# Work order:
Among the entries below, find the lines that contain the string "pull". State only how many there are.

# Records supplied:
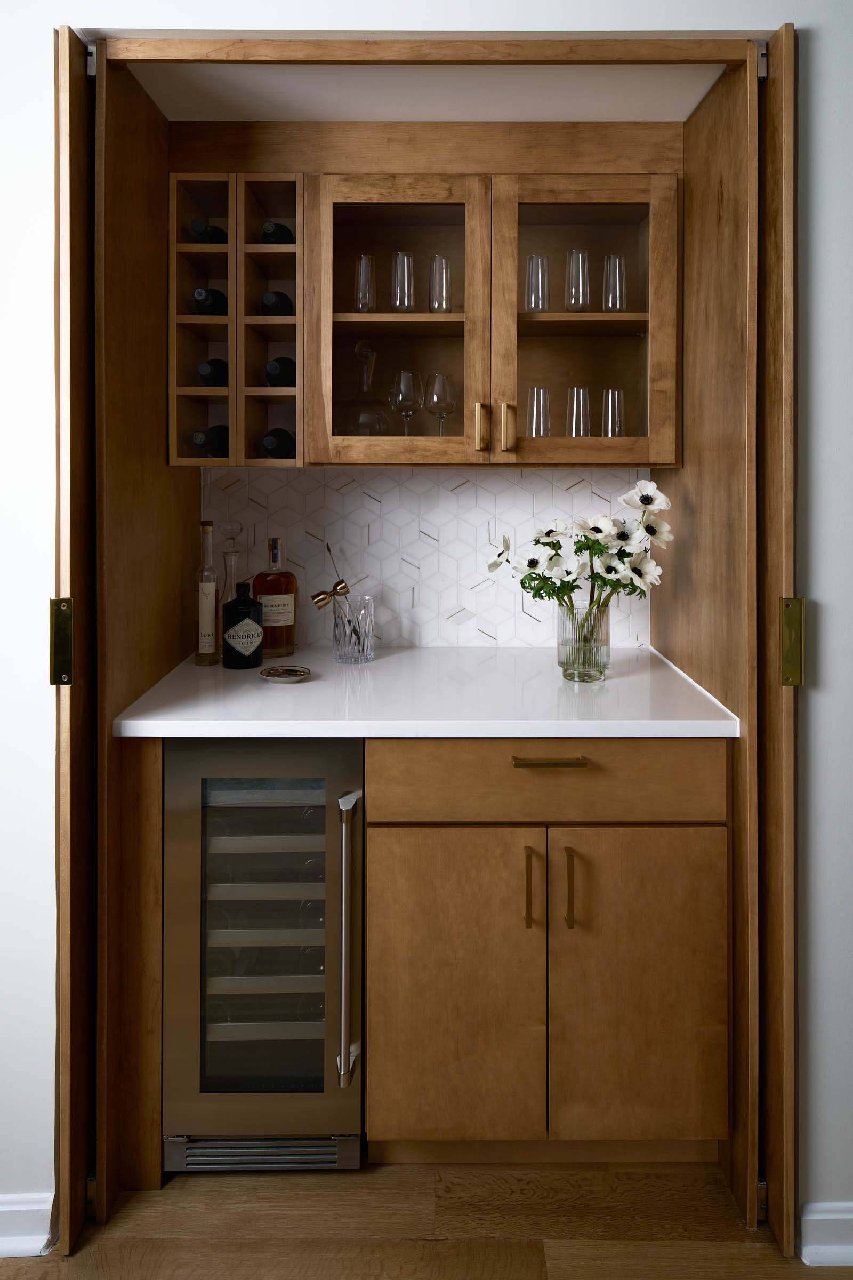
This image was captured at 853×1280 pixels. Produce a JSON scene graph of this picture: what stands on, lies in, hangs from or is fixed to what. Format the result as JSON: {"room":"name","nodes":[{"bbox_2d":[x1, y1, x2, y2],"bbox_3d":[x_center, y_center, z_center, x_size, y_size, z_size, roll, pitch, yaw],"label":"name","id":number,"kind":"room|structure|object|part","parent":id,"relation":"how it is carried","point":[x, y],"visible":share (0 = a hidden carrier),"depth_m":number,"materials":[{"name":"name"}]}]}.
{"room":"bar","nodes":[
{"label":"bar","id":0,"kind":"room"},
{"bbox_2d":[121,59,724,121],"bbox_3d":[0.007,-0.940,1.833,1.170,0.107,0.558,0,1,0],"label":"alcove ceiling","id":1,"kind":"structure","parent":0,"point":[173,119],"depth_m":1.76,"materials":[{"name":"white paint"}]},
{"bbox_2d":[201,463,648,648],"bbox_3d":[0.005,0.075,2.162,1.114,0.470,0.014,0,1,0],"label":"tile backsplash","id":2,"kind":"structure","parent":0,"point":[523,494],"depth_m":2.16,"materials":[{"name":"white tile"}]},
{"bbox_2d":[0,1158,851,1279],"bbox_3d":[-0.111,1.157,0.312,5.723,0.090,4.135,0,1,0],"label":"floor","id":3,"kind":"structure","parent":0,"point":[448,1243],"depth_m":1.49,"materials":[{"name":"brown wood"}]},
{"bbox_2d":[52,25,798,1253],"bbox_3d":[-0.028,0.193,1.719,1.216,2.037,0.672,0,1,0],"label":"built-in cabinet","id":4,"kind":"object","parent":3,"relation":"on","point":[777,1163],"visible":0.82,"depth_m":1.54,"materials":[{"name":"brown wood"}]},
{"bbox_2d":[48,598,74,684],"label":"door pull","id":5,"kind":"object","parent":4,"relation":"attached to","point":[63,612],"visible":0.94,"depth_m":1.41,"materials":[{"name":"gold metal"}]},
{"bbox_2d":[170,174,300,469],"bbox_3d":[-0.402,-0.439,1.961,0.289,0.628,0.296,0,1,0],"label":"wine rack","id":6,"kind":"object","parent":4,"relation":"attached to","point":[262,359],"visible":0.7,"depth_m":1.83,"materials":[{"name":"brown wood"}]},
{"bbox_2d":[188,218,227,242],"bbox_3d":[-0.475,-0.635,1.919,0.072,0.079,0.253,0,1,0],"label":"wine bottle","id":7,"kind":"object","parent":6,"relation":"in","point":[202,234],"visible":0.41,"depth_m":1.84,"materials":[{"name":"black glass"}]},
{"bbox_2d":[190,423,229,456],"bbox_3d":[-0.465,-0.189,1.914,0.081,0.084,0.278,0,1,0],"label":"wine bottle","id":8,"kind":"object","parent":6,"relation":"in","point":[212,441],"visible":0.55,"depth_m":1.85,"materials":[{"name":"black glass"}]},
{"bbox_2d":[193,286,228,314],"bbox_3d":[-0.474,-0.495,1.927,0.077,0.083,0.276,0,1,0],"label":"wine bottle","id":9,"kind":"object","parent":6,"relation":"in","point":[210,304],"visible":0.57,"depth_m":1.86,"materials":[{"name":"black glass"}]},
{"bbox_2d":[196,357,228,385],"bbox_3d":[-0.460,-0.334,1.933,0.082,0.084,0.288,0,1,0],"label":"wine bottle","id":10,"kind":"object","parent":6,"relation":"in","point":[212,372],"visible":0.49,"depth_m":1.84,"materials":[{"name":"black glass"}]},
{"bbox_2d":[259,220,293,244],"bbox_3d":[-0.335,-0.644,1.929,0.073,0.078,0.252,0,1,0],"label":"wine bottle","id":11,"kind":"object","parent":6,"relation":"in","point":[272,234],"visible":0.42,"depth_m":1.87,"materials":[{"name":"black glass"}]},
{"bbox_2d":[260,290,293,316],"bbox_3d":[-0.334,-0.492,1.933,0.076,0.078,0.269,0,1,0],"label":"wine bottle","id":12,"kind":"object","parent":6,"relation":"in","point":[282,301],"visible":0.56,"depth_m":1.87,"materials":[{"name":"black glass"}]},
{"bbox_2d":[261,426,295,457],"bbox_3d":[-0.326,-0.184,1.943,0.080,0.085,0.282,0,1,0],"label":"wine bottle","id":13,"kind":"object","parent":6,"relation":"in","point":[282,441],"visible":0.59,"depth_m":1.88,"materials":[{"name":"black glass"}]},
{"bbox_2d":[264,355,295,386],"bbox_3d":[-0.317,-0.338,1.934,0.082,0.085,0.292,0,1,0],"label":"wine bottle","id":14,"kind":"object","parent":6,"relation":"in","point":[274,369],"visible":0.57,"depth_m":1.85,"materials":[{"name":"black glass"}]},
{"bbox_2d":[162,737,363,1169],"bbox_3d":[-0.305,0.786,1.826,0.370,0.835,0.642,0,1,0],"label":"wine cooler","id":15,"kind":"object","parent":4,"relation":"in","point":[177,863],"visible":0.82,"depth_m":1.56,"materials":[{"name":"silver metal"}]},
{"bbox_3d":[-0.305,0.817,1.644,0.325,0.673,0.203,0,1,0],"label":"door","id":16,"kind":"part","parent":15,"relation":"part of","materials":[{"name":"glass"}]},
{"bbox_3d":[-0.138,0.740,1.511,0.032,0.457,0.062,0,1,0],"label":"refrigerator handle","id":17,"kind":"part","parent":15,"relation":"part of","materials":[{"name":"silver metal"}]},
{"bbox_3d":[0.041,0.858,1.554,0.313,0.587,0.063,0,1,0],"label":"cabinet door","id":18,"kind":"part","parent":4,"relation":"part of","materials":[{"name":"brown wood"}]},
{"bbox_2d":[295,171,679,469],"bbox_3d":[0.146,-0.443,1.963,0.818,0.649,0.378,0,1,0],"label":"upper cabinet","id":19,"kind":"object","parent":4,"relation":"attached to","point":[638,193],"visible":0.91,"depth_m":1.82,"materials":[{"name":"brown wood"}]},
{"bbox_2d":[354,254,375,313],"bbox_3d":[-0.147,-0.555,1.999,0.071,0.153,0.073,0,1,0],"label":"drinking glass","id":20,"kind":"object","parent":19,"relation":"in","point":[369,261],"visible":0.86,"depth_m":1.98,"materials":[{"name":"clear glass"}]},
{"bbox_2d":[334,337,396,436],"bbox_3d":[-0.149,-0.313,1.997,0.166,0.246,0.163,0,1,0],"label":"decanter","id":21,"kind":"object","parent":19,"relation":"in","point":[384,419],"visible":0.88,"depth_m":1.96,"materials":[{"name":"clear glass"}]},
{"bbox_3d":[-0.069,-0.422,1.809,0.373,0.630,0.216,0,1,0],"label":"glass door","id":22,"kind":"part","parent":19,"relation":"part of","materials":[{"name":"brown glass"}]},
{"bbox_2d":[391,249,415,312],"bbox_3d":[-0.053,-0.561,1.989,0.071,0.159,0.072,0,1,0],"label":"drinking glass","id":23,"kind":"object","parent":19,"relation":"in","point":[399,254],"visible":0.95,"depth_m":1.97,"materials":[{"name":"clear glass"}]},
{"bbox_2d":[389,369,421,433],"bbox_3d":[-0.047,-0.272,1.998,0.077,0.175,0.077,0,1,0],"label":"wine glass","id":24,"kind":"object","parent":19,"relation":"in","point":[399,404],"visible":0.95,"depth_m":1.98,"materials":[{"name":"clear glass"}]},
{"bbox_2d":[422,371,458,434],"bbox_3d":[0.035,-0.269,2.002,0.079,0.171,0.080,0,1,0],"label":"wine glass","id":25,"kind":"object","parent":19,"relation":"in","point":[431,407],"visible":0.92,"depth_m":1.98,"materials":[{"name":"clear glass"}]},
{"bbox_2d":[428,254,452,312],"bbox_3d":[0.036,-0.555,1.999,0.073,0.150,0.073,0,1,0],"label":"drinking glass","id":26,"kind":"object","parent":19,"relation":"in","point":[433,264],"visible":0.92,"depth_m":1.98,"materials":[{"name":"clear glass"}]},
{"bbox_3d":[0.112,-0.200,1.764,0.016,0.096,0.029,0,1,0],"label":"handle","id":27,"kind":"part","parent":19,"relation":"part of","materials":[{"name":"gold metal"}]},
{"bbox_3d":[0.166,-0.198,1.759,0.017,0.095,0.030,0,1,0],"label":"handle","id":28,"kind":"part","parent":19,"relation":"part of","materials":[{"name":"gold metal"}]},
{"bbox_2d":[525,254,549,312],"bbox_3d":[0.255,-0.554,1.989,0.076,0.153,0.077,0,1,0],"label":"drinking glass","id":29,"kind":"object","parent":19,"relation":"in","point":[543,261],"visible":0.88,"depth_m":1.97,"materials":[{"name":"clear glass"}]},
{"bbox_2d":[526,385,550,436],"bbox_3d":[0.261,-0.251,2.015,0.081,0.154,0.081,0,1,0],"label":"drinking glass","id":30,"kind":"object","parent":19,"relation":"in","point":[536,389],"visible":0.68,"depth_m":2.00,"materials":[{"name":"clear glass"}]},
{"bbox_2d":[565,247,590,312],"bbox_3d":[0.351,-0.558,1.977,0.073,0.160,0.073,0,1,0],"label":"drinking glass","id":31,"kind":"object","parent":19,"relation":"in","point":[573,254],"visible":0.96,"depth_m":1.96,"materials":[{"name":"clear glass"}]},
{"bbox_2d":[566,384,590,436],"bbox_3d":[0.360,-0.254,2.012,0.079,0.148,0.079,0,1,0],"label":"drinking glass","id":32,"kind":"object","parent":19,"relation":"in","point":[573,434],"visible":0.78,"depth_m":2.00,"materials":[{"name":"clear glass"}]},
{"bbox_3d":[0.321,-0.421,1.795,0.369,0.620,0.201,0,1,0],"label":"glass door","id":33,"kind":"part","parent":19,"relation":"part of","materials":[{"name":"brown glass"}]},
{"bbox_2d":[602,387,625,436],"bbox_3d":[0.444,-0.249,2.020,0.081,0.148,0.080,0,1,0],"label":"drinking glass","id":34,"kind":"object","parent":19,"relation":"in","point":[615,392],"visible":0.72,"depth_m":2.00,"materials":[{"name":"clear glass"}]},
{"bbox_2d":[602,253,626,312],"bbox_3d":[0.440,-0.555,1.994,0.072,0.151,0.073,0,1,14],"label":"drinking glass","id":35,"kind":"object","parent":19,"relation":"in","point":[618,261],"visible":0.91,"depth_m":1.98,"materials":[{"name":"clear glass"}]},
{"bbox_3d":[0.386,0.857,1.547,0.307,0.586,0.054,0,1,0],"label":"cabinet door","id":36,"kind":"part","parent":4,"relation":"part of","materials":[{"name":"brown wood"}]},
{"bbox_2d":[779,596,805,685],"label":"door pull","id":37,"kind":"object","parent":4,"relation":"attached to","point":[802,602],"visible":0.94,"depth_m":1.44,"materials":[{"name":"gold metal"}]},
{"bbox_2d":[363,740,730,1160],"bbox_3d":[0.215,0.785,1.801,0.677,0.840,0.631,0,1,0],"label":"base cabinet","id":38,"kind":"object","parent":3,"relation":"on","point":[404,1030],"visible":0.9,"depth_m":1.53,"materials":[{"name":"brown wood"}]},
{"bbox_2d":[102,645,743,738],"bbox_3d":[0.015,0.358,1.799,1.110,0.034,0.663,0,1,0],"label":"countertop","id":39,"kind":"structure","parent":38,"relation":"on","point":[382,664],"depth_m":1.59,"materials":[{"name":"white stone"}]},
{"bbox_2d":[193,519,220,665],"bbox_3d":[-0.506,0.151,1.971,0.069,0.329,0.071,0,1,0],"label":"clear bottle","id":40,"kind":"object","parent":39,"relation":"on","point":[205,524],"visible":0.99,"depth_m":1.95,"materials":[{"name":"clear glass"}]},
{"bbox_2d":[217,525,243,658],"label":"glass bottle","id":41,"kind":"object","parent":39,"relation":"on","point":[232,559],"visible":0.62,"depth_m":2.00,"materials":[{"name":"clear glass"}]},
{"bbox_2d":[221,582,262,668],"bbox_3d":[-0.414,0.220,1.921,0.094,0.191,0.078,0,1,-27],"label":"black bottle","id":42,"kind":"object","parent":39,"relation":"on","point":[237,609],"visible":0.99,"depth_m":1.89,"materials":[{"name":"black glass"}]},
{"bbox_2d":[252,536,298,658],"bbox_3d":[-0.361,0.166,2.039,0.100,0.283,0.082,0,1,-19],"label":"liquor bottle","id":43,"kind":"object","parent":39,"relation":"on","point":[287,634],"visible":0.95,"depth_m":2.01,"materials":[{"name":"glass"}]},
{"bbox_2d":[259,665,312,681],"bbox_3d":[-0.299,0.312,1.806,0.114,0.012,0.113,1,1,31],"label":"small dish","id":44,"kind":"object","parent":39,"relation":"on","point":[294,672],"visible":0.98,"depth_m":1.81,"materials":[{"name":"white ceramic"}]},
{"bbox_2d":[330,592,375,663],"bbox_3d":[-0.177,0.237,2.008,0.107,0.149,0.107,1,1,38],"label":"mixing glass","id":45,"kind":"object","parent":39,"relation":"on","point":[337,655],"visible":0.97,"depth_m":1.97,"materials":[{"name":"clear glass"}]},
{"bbox_2d":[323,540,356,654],"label":"bar spoon","id":46,"kind":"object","parent":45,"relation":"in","point":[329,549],"visible":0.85,"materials":[{"name":"gold metal"}]},
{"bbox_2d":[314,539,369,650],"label":"bar tools","id":47,"kind":"object","parent":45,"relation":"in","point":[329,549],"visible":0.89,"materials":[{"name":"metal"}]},
{"bbox_2d":[557,602,611,682],"bbox_3d":[0.336,0.246,1.816,0.111,0.148,0.109,0,1,0],"label":"glass vase","id":48,"kind":"object","parent":39,"relation":"on","point":[573,660],"visible":0.94,"depth_m":1.78,"materials":[{"name":"clear glass"}]},
{"bbox_2d":[487,482,671,626],"bbox_3d":[0.324,0.113,1.781,0.398,0.413,0.245,0,1,-18],"label":"flower bouquet","id":49,"kind":"object","parent":48,"relation":"in","point":[608,569],"visible":0.75,"depth_m":1.74,"materials":[{"name":"white plant"}]},
{"bbox_3d":[0.179,0.638,1.505,0.011,0.136,0.027,0,1,0],"label":"handle","id":50,"kind":"part","parent":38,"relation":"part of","materials":[{"name":"gold metal"}]},
{"bbox_3d":[0.223,0.453,1.525,0.580,0.127,0.045,0,1,0],"label":"drawer","id":51,"kind":"part","parent":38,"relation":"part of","materials":[{"name":"brown wood"}]},
{"bbox_3d":[0.215,0.415,1.499,0.119,0.011,0.038,0,1,0],"label":"drawer pull","id":52,"kind":"part","parent":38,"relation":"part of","materials":[{"name":"gold metal"}]},
{"bbox_3d":[0.251,0.638,1.497,0.011,0.136,0.027,0,1,0],"label":"handle","id":53,"kind":"part","parent":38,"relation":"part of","materials":[{"name":"gold metal"}]},
{"bbox_2d":[0,0,852,1237],"bbox_3d":[-0.169,0.082,1.499,4.080,2.261,0.117,0,1,0],"label":"wall","id":54,"kind":"structure","parent":0,"point":[814,504],"depth_m":1.46,"materials":[{"name":"white paint"}]},
{"bbox_2d":[0,1191,54,1258],"bbox_3d":[-1.660,1.183,1.430,1.961,0.080,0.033,0,1,0],"label":"baseboard","id":55,"kind":"structure","parent":54,"relation":"attached to","point":[10,1208],"depth_m":1.45,"materials":[{"name":"white paint"}]},
{"bbox_2d":[798,1200,852,1266],"bbox_3d":[1.544,1.185,1.440,1.868,0.083,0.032,0,1,0],"label":"baseboard","id":56,"kind":"structure","parent":54,"relation":"attached to","point":[814,1206],"depth_m":1.43,"materials":[{"name":"white paint"}]}
]}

# Result below:
3